An article in The Resurgent titled Defending Your Values In A Sea of The Absurd describes how my life feels these days. It describes what it is like to swim in the cesspool of popular culture at work or school:

Thus in only the past three weeks, around the water cooler, in the breakroom, or in the school cafeteria, you have been forced to actually debate the following:

  • Whether grown men should use the restroom with little girls.
  • If a child’s life is life is more valuable than a gorilla’s.
  • And whether or not your Scriptural views on marriage caused an Islamic extremist you never heard of prior to last week to abide by the teachings of his local mosque and slaughter people.

And those are only the top three from very recent history. Interacting with people of the extreme left has been a constant journey through the looking glass for generations.

The statement is certainly true for me. The sad and surprising thing is that I have been caught in these kinds of discussions at church, too. I have to admit I have been discouraged about that to a certain extent, but it dawned on me that while these kinds of attitudes are ubiquitous in the West (the “world” West, not just the American West), there are many places with much less economic and educational opportunity where political and religious liberty are restricted that those attitudes do not hold. I think of China and Africa in particular. It is easy to despair and think the end is near. Maybe that is true, but maybe other parts of the world are ascending in the spiritual sense as America and the rest of the West decline. I hope that is true just as I hope that America turns things around.

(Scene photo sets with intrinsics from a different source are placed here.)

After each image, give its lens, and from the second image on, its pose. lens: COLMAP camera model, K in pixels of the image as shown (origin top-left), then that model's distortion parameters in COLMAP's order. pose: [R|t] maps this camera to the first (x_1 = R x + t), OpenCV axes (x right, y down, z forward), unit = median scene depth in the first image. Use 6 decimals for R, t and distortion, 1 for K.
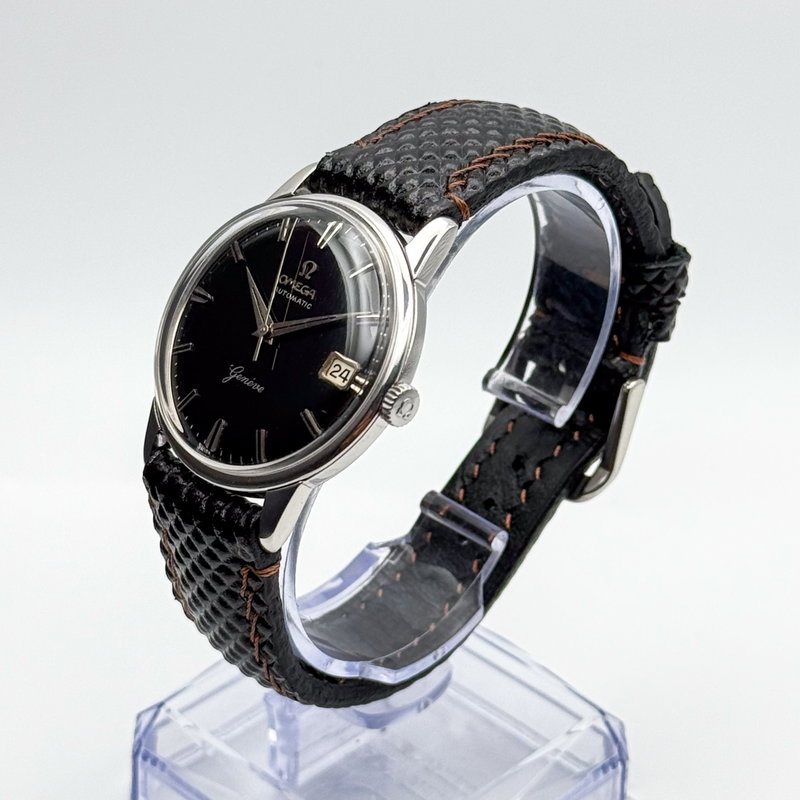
lens RADIAL K [[2399.6, 0, 400.0], [0, 2399.6, 400.0], [0, 0, 1]] dist [0.234410, -0.616073]
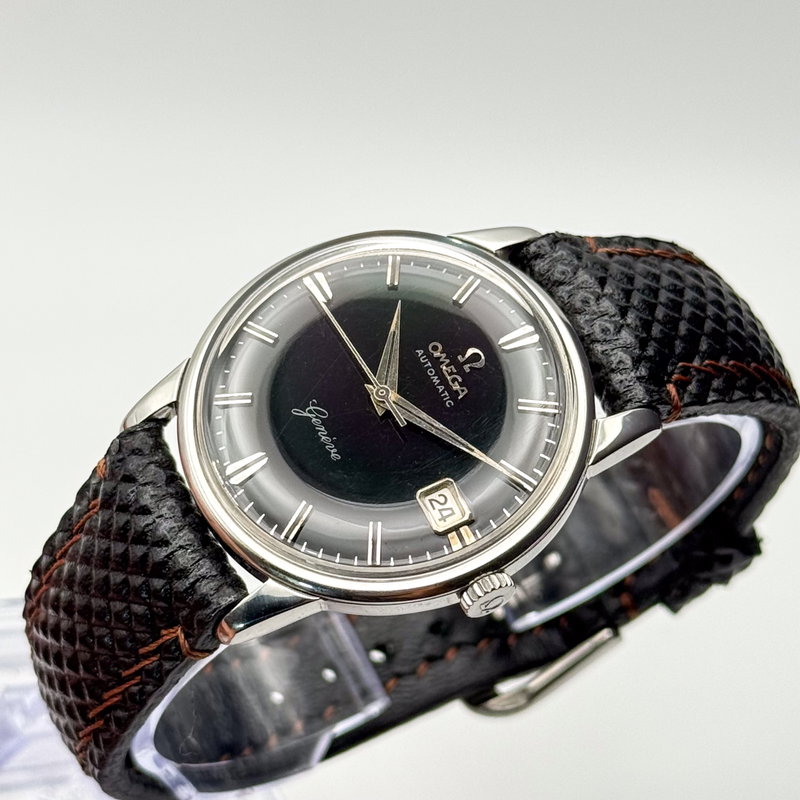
lens RADIAL K [[2399.6, 0, 400.0], [0, 2399.6, 400.0], [0, 0, 1]] dist [0.234410, -0.616073]
pose [[0.782621, 0.573134, 0.242943, -0.229808], [-0.587928, 0.808791, -0.014079, -0.019549], [-0.204559, -0.131815, 0.969938, 0.261342]]
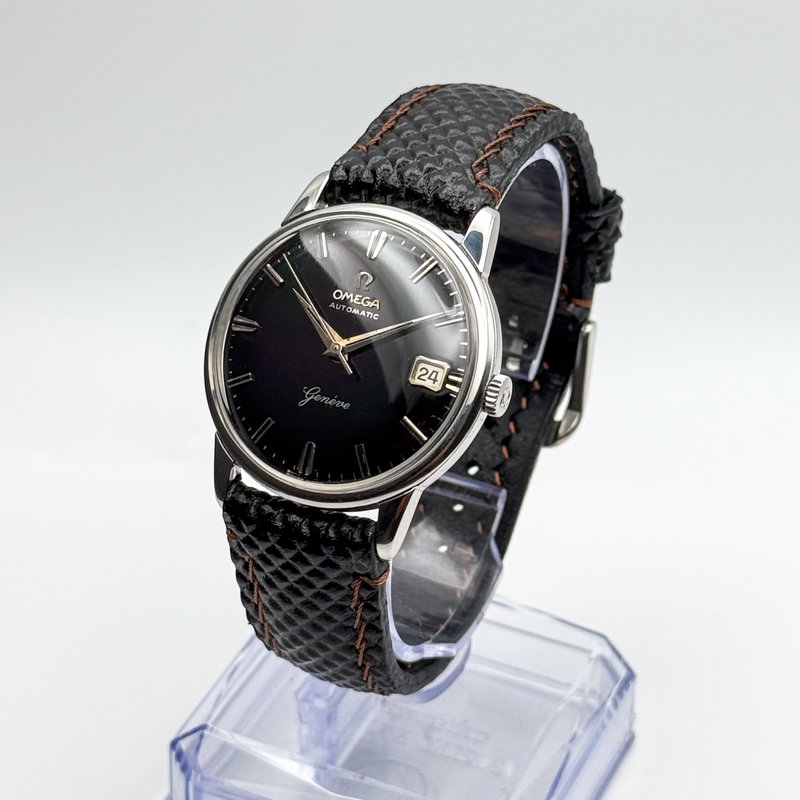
lens RADIAL K [[2399.6, 0, 400.0], [0, 2399.6, 400.0], [0, 0, 1]] dist [0.234410, -0.616073]
pose [[0.943892, -0.194471, 0.266924, -0.300094], [0.181551, 0.980705, 0.072509, -0.074599], [-0.275875, -0.019980, 0.960986, 0.017110]]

Update: Right after I posted this article, I read the following from here, h.t. Bayou Renaissance Man). Seems precisely right.

The Hillary apologists are right about one thing, you know: It really is time to move on – not from Hillary scandals, which are evergreen, but from holding out any hope for any part of the political class. We need to stop waiting for somebody on high to make us more free, and work on building our own individual freedom in a deliberately unfree world.